A look inside the sleek, thoughtful oeuvre of Ernest Trova, the self-taught sculptor behind PLAYBOY’s 35th anniversary cover.
Art at Playboy has never been limited to pictorials of beautiful women. It—as well as our ubiquitous Rabbit Head logo—has been inherent to the ethos of the brand for 67 years and counting. So much so that the latter has often served as the inspiration—and literal blank canvas—for the former. Case in point: World-renowned sculptor Ernest Trova created this futuristic stainless-steel hinged version of our Rabbit for the cover of PLAYBOY’s January 1989 issue in celebration of the magazine’s 35th anniversary (pictured below).

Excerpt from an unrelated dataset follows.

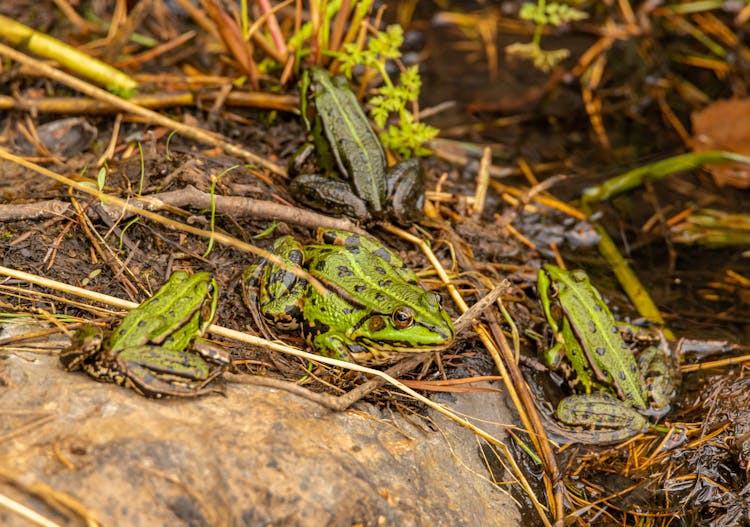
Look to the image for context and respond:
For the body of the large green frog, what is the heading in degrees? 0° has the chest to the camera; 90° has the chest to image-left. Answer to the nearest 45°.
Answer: approximately 315°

While being asked to create any cover was an honor, being tapped for the first issue of 1989 was particularly special. "Don’t do a magazine that’ll just show how smart we think we are,” The Playboy founder had said in response to editors’ suggestion to mark the magazine’s 35th anniversary with "a grand retrospective issue.” Instead, he continued, "Do an issue that will get the essence of Playboy without any pretense. Do an issue that a reader will savor, not one that an editor will gloat over.”

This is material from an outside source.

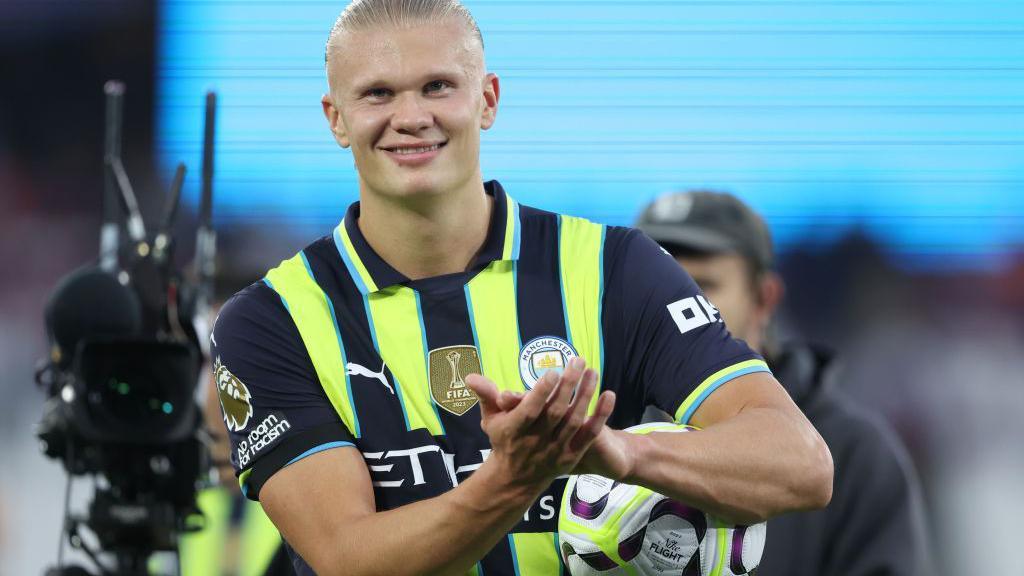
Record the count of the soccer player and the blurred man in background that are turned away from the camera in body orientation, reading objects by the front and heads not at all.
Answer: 0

Providing the issue’s defining visual statement in line with the Playboy founder’s vision was a testament to Trova’s skill and originality, and the artist was in incredibly good company. The star-studded roll call for the 350-page tour de force included dozens of the most important cultural, artistic and literary figures to grace Playboy’s pages during its first three and a half decades: Martin Luther King Jr., Ray Bradbury, Barbra Streisand, Jack Kerouac, John Lennon, Yoko Ono, Raquel Welch, Shel Silverstein, Linda Lovelace, LeRoy Neiman, Ian Fleming, Vladimir Nabokov, Joan Collins, David Mamet, John Updike, Barbi Benton, Joyce Carol Oates, Truman Capote, Bo Derek, Andy Warhol, Bunny Yeager, Robert De Niro, Malcolm X and Madonna—to name just a few.
A portrait of the artist.
A self-taught artist born and bred in Missouri, Trova rose to prominence in the 1960s for his Falling Man series, a collection of sculptures, paintings and silk-screened prints depicting an armless human figure, which the artist characterized as "man at his most imperfect.” Following the death of his father, an industrial tool designer and inventor, Trova secured a job as the window dresser for a department store. Working with mannequins clearly informed the artist’s aesthetic, as did the jazz and blues music he often listened to while he worked. (Fun fact: At the time of the 1989 Playboy commission, Trova was constructing a series of bronze troubadour figures inspired by the music of Spanish crooner Julio Iglesias.)
Trova created this exclusive "Do-It-Yourself Multiple” for PLAYBOY’S December 1970 issue, allowing readers to take home an original Trova for the bargain price of $1.50—the magazine’s cover price at the time.
Though his 1989 cover art is perhaps the most memorable of Trova’s creative contributions to the Playboy pantheon, it is not the only one. In addition to illustration work for the magazine (including the special three-dimensional cut-out pictured above), the artist also created a seven-by-four-foot kinetic Rabbit Head for Playboy in 1997. That hinged hare now greets guests in the lobby of the company’s world headquarters in Los Angeles, and you’d be hard-pressed to find a visitor who leaves without a selfie with the artist’s signature take on our mischievous bow-tied mascot.
Trova spent more than two months creating this large-scale Rabbit Head for PLAYBOY in 1997. The sculpture features a flappable ear and bow tie and is the only known kinetic version of the Rabbit.